● **Task item**
Keep only the lines of the listing that include the word "linejoin", and copy them.

+ + + + + + +

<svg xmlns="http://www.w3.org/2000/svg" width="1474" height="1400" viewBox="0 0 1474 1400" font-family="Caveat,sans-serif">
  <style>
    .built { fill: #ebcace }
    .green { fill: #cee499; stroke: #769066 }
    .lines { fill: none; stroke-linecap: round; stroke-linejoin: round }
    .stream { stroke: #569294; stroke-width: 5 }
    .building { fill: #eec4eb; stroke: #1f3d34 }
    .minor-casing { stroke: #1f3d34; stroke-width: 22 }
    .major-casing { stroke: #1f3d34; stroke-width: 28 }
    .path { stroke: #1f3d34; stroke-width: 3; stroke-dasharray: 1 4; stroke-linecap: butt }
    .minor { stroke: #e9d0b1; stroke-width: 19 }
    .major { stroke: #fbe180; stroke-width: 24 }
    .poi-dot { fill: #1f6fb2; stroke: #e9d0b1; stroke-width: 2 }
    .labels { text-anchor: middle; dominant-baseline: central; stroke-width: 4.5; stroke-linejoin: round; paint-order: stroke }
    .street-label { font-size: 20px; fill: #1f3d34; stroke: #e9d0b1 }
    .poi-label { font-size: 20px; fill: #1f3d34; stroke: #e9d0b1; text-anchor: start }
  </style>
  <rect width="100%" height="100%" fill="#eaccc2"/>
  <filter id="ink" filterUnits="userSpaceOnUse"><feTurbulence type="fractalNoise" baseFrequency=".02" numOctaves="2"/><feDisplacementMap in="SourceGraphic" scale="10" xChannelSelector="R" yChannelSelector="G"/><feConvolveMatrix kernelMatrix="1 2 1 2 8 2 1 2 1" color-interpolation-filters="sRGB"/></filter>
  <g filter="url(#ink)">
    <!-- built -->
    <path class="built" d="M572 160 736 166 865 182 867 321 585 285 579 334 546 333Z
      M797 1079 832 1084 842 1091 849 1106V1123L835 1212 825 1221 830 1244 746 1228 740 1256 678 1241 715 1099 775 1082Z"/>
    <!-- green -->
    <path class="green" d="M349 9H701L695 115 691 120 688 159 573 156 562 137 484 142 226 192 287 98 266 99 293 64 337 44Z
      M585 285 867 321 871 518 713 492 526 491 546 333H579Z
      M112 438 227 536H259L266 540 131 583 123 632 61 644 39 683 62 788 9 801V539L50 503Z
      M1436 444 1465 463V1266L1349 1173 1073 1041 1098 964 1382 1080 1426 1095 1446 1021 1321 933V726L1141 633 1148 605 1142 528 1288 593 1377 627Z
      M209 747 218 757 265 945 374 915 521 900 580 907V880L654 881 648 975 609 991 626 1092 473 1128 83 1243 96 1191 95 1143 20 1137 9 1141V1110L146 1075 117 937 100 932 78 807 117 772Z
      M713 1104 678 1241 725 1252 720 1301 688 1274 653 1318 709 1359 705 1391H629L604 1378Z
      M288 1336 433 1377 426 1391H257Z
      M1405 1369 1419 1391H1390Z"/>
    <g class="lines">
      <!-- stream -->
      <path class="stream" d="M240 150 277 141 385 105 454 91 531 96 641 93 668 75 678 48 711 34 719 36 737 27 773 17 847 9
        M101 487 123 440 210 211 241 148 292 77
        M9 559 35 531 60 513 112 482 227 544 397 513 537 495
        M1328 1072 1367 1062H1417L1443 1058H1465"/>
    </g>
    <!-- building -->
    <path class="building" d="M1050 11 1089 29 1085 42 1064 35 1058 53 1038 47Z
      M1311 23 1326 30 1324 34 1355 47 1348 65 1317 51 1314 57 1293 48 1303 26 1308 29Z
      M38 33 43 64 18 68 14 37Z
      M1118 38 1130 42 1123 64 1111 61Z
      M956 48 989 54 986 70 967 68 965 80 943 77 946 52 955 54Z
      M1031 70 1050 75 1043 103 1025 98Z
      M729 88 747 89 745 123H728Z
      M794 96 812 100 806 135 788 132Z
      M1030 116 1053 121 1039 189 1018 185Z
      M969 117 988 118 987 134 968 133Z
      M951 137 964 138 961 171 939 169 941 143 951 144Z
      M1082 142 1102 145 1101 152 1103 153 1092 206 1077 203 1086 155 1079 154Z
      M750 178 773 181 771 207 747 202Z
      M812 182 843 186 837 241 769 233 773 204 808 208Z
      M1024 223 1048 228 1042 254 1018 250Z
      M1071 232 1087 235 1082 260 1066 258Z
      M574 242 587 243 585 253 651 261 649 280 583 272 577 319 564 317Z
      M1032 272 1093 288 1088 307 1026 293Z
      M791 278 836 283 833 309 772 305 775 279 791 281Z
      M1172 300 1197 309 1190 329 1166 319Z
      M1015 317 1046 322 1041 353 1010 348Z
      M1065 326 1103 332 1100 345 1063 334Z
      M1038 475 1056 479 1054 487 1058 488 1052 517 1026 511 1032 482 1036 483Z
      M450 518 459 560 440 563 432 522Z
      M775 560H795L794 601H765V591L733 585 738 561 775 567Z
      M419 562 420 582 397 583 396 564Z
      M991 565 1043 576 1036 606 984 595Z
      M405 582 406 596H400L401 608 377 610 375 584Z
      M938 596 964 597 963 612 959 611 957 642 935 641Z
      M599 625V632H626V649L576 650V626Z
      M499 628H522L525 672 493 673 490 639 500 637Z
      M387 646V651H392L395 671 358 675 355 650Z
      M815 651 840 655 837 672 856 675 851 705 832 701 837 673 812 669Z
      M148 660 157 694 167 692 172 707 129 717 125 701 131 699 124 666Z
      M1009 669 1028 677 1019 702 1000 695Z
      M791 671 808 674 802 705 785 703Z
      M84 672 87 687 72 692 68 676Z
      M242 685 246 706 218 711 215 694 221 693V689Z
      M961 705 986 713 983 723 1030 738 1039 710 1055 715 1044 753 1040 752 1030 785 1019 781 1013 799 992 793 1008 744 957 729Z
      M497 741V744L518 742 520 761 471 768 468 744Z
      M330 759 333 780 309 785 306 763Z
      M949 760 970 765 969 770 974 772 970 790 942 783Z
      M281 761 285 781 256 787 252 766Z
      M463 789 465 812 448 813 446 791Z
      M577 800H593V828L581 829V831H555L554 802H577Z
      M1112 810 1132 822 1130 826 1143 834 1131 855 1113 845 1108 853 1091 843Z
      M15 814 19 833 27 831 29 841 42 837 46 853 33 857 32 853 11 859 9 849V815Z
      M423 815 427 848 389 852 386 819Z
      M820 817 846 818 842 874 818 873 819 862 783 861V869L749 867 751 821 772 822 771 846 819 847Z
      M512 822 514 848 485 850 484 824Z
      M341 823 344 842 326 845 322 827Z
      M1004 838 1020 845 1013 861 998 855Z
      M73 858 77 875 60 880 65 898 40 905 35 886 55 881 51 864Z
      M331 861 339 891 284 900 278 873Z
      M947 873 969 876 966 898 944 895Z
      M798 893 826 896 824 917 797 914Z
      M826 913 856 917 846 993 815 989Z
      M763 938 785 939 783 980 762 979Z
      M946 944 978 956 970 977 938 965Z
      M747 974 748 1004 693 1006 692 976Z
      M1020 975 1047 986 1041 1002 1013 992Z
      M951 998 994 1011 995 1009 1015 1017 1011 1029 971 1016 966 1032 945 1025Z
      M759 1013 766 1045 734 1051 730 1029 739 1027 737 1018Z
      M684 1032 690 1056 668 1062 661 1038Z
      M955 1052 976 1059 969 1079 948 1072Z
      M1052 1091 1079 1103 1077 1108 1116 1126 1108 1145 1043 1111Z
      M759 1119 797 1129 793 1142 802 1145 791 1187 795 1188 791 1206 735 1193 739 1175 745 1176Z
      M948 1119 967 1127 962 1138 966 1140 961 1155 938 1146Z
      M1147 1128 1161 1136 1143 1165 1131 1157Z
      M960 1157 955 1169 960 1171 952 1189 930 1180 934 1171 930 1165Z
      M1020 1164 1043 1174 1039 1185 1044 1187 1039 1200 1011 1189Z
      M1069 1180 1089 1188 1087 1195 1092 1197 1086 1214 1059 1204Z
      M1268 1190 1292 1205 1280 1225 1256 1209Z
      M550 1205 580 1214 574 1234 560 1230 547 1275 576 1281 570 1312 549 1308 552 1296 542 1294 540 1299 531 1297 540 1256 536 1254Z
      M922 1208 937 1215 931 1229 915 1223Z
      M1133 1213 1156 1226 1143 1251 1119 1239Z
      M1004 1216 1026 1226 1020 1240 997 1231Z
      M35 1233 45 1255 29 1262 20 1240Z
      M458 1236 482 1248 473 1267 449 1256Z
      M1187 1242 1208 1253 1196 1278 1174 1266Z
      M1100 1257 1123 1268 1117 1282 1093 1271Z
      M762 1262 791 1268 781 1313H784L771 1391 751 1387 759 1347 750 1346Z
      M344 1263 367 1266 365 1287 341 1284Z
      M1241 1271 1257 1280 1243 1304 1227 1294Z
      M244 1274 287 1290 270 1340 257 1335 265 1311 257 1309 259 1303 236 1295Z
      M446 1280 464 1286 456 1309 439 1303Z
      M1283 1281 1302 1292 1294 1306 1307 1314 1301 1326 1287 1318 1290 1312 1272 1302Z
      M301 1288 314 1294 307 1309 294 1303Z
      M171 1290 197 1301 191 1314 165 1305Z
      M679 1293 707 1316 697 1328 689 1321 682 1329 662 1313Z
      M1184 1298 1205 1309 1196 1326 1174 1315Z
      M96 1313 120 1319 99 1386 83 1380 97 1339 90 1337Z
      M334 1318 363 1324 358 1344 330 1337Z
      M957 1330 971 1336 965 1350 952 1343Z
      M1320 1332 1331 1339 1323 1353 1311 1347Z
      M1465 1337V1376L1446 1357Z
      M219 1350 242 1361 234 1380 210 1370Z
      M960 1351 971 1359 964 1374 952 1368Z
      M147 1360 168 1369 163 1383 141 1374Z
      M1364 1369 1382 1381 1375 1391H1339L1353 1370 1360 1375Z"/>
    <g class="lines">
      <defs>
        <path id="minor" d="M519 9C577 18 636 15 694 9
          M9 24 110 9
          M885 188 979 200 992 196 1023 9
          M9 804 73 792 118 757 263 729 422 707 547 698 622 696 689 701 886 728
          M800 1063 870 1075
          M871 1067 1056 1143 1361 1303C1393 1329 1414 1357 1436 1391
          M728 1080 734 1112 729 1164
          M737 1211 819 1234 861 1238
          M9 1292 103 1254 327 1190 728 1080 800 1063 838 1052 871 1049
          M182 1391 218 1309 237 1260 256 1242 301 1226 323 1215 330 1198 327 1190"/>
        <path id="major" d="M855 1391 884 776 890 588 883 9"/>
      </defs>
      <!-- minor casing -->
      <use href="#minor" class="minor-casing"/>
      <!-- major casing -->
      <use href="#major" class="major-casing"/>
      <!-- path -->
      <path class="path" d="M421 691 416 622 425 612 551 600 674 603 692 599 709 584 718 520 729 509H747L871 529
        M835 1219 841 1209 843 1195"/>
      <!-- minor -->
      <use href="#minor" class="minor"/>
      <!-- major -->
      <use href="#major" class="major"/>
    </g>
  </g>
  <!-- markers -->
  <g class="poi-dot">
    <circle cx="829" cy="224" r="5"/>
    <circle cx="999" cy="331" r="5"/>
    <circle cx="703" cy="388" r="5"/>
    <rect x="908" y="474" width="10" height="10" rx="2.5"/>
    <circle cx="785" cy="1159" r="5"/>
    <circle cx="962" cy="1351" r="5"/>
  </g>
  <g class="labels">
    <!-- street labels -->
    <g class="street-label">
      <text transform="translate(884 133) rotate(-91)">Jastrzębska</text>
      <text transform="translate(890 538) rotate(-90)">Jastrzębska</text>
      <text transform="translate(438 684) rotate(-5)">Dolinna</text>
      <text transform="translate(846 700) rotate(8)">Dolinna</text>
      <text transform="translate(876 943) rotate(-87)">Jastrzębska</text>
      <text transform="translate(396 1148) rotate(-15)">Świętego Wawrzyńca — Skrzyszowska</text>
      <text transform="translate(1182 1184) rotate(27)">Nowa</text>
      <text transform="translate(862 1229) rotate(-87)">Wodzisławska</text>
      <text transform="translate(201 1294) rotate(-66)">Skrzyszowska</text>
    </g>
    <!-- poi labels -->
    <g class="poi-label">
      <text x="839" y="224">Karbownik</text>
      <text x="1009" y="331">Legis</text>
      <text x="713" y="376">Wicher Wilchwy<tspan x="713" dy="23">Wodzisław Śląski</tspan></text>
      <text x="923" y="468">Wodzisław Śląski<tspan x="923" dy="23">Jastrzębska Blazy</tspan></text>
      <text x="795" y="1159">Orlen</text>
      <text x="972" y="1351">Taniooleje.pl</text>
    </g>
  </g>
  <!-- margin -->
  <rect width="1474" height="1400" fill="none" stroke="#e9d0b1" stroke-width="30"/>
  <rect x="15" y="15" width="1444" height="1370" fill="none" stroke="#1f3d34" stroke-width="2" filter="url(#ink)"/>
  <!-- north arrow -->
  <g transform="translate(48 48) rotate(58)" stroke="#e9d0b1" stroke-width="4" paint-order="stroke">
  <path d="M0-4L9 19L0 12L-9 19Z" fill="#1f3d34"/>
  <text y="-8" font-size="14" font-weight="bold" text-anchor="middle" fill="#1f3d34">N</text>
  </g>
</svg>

+ + + + + + +

● **Exercise response**
    .lines { fill: none; stroke-linecap: round; stroke-linejoin: round }
    .labels { text-anchor: middle; dominant-baseline: central; stroke-width: 4.5; stroke-linejoin: round; paint-order: stroke }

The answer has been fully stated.